In der Zeit, in der Sie auf die Ergebnisse warten, können Sie sich mit der Oberfläche des BLAST-Servers vertraut machen und sich zu den Programmoptionen und diversen Ausgabemöglichkeiten informieren.

Sie können auf der Seite Reformat these Results bzw. Formatting Options die Ausgabe modifizieren.

  
Übung DELTA-BLAST_1
  
  Für das folgenden Protein ist die Funktion unklar. Benutzen Sie DELTA-BLAST um es zu annotieren. Wir benutzen dieses Programm, da es die selbe Empfindlichkeit wie PSI-BLAST besitzt, aber signifikante Treffer in einer einzigen Runde identifiziert.

Eingabe-
Sequenz
>orf9
MVVKIRRAGNICRLFEEDLSQYRGEYEDCVDYLPEILFLLAELLRSESLEEVDRLKVAAALGYSVSPLDMFP
EEIYGPYSFLGDLFVSLTVLRDVVDAIGLNTVENLWRGEVRLFDLLEDCYNRVSKELGAKKKLFLKHVGLDLIG
  
Ausgabe interpretieren Finden Sie mit DELTA-BLAST ähnliche Sequenzen ? Lässt sich eine Funktion vorhersagen?
  
Hinweise

Vermutlich finden Sie keine starke Ähnlichkeit über die gesamte Sequenzlänge. Sie können auf die Analyse von Proteindomänen achten. Möglicherweise können Sie für Teilbereiche des Proteins eine Funktion vorhersagen.

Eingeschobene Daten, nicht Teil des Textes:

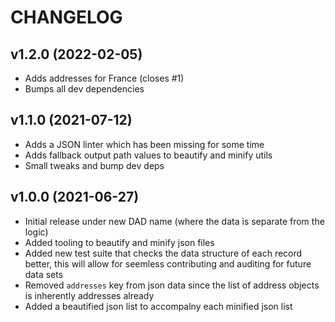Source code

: # CHANGELOG

## v1.2.0 (2022-02-05)

* Adds addresses for France (closes #1)
* Bumps all dev dependencies

## v1.1.0 (2021-07-12)

* Adds a JSON linter which has been missing for some time
* Adds fallback output path values to beautify and minify utils
* Small tweaks and bump dev deps

## v1.0.0 (2021-06-27)

* Initial release under new DAD name (where the data is separate from the logic)
* Added tooling to beautify and minify json files
* Added new test suite that checks the data structure of each record better, this will allow for seemless contributing and auditing for future data sets
* Removed `addresses` key from json data since the list of address objects is inherently addresses already
* Added a beautified json list to accompalny each minified json list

Welcher Teil von orf9 ist nun annotiert? Ist mit den Treffern die Funktion von orf9 eindeutig klar?

Bitte betrachten Sie auch die Parameter, die bei dieser Analyse verwendet wurden. Sind im Vergleich zu BLAST weitere hinzu gekommen? Wenn ja: Können Sie deren Bedeutung erklären?

 

Was Sie jetzt verstanden haben sollten

PSI-BLAST und DELTA-BLAST bieten im Vergleich zu BLAST eine empfindlichere Methode zum Sequenzvergleich. Allerdings geht es noch besser: Hidden-Markov-Modelle sind noch empfindlicher und erzeugen weniger Fehler beim Sequenzvergleich. Dies wird im Kapitel 12.7 und insbesondere in Tabelle 12.3 und Abbildung 12.9 deutlich.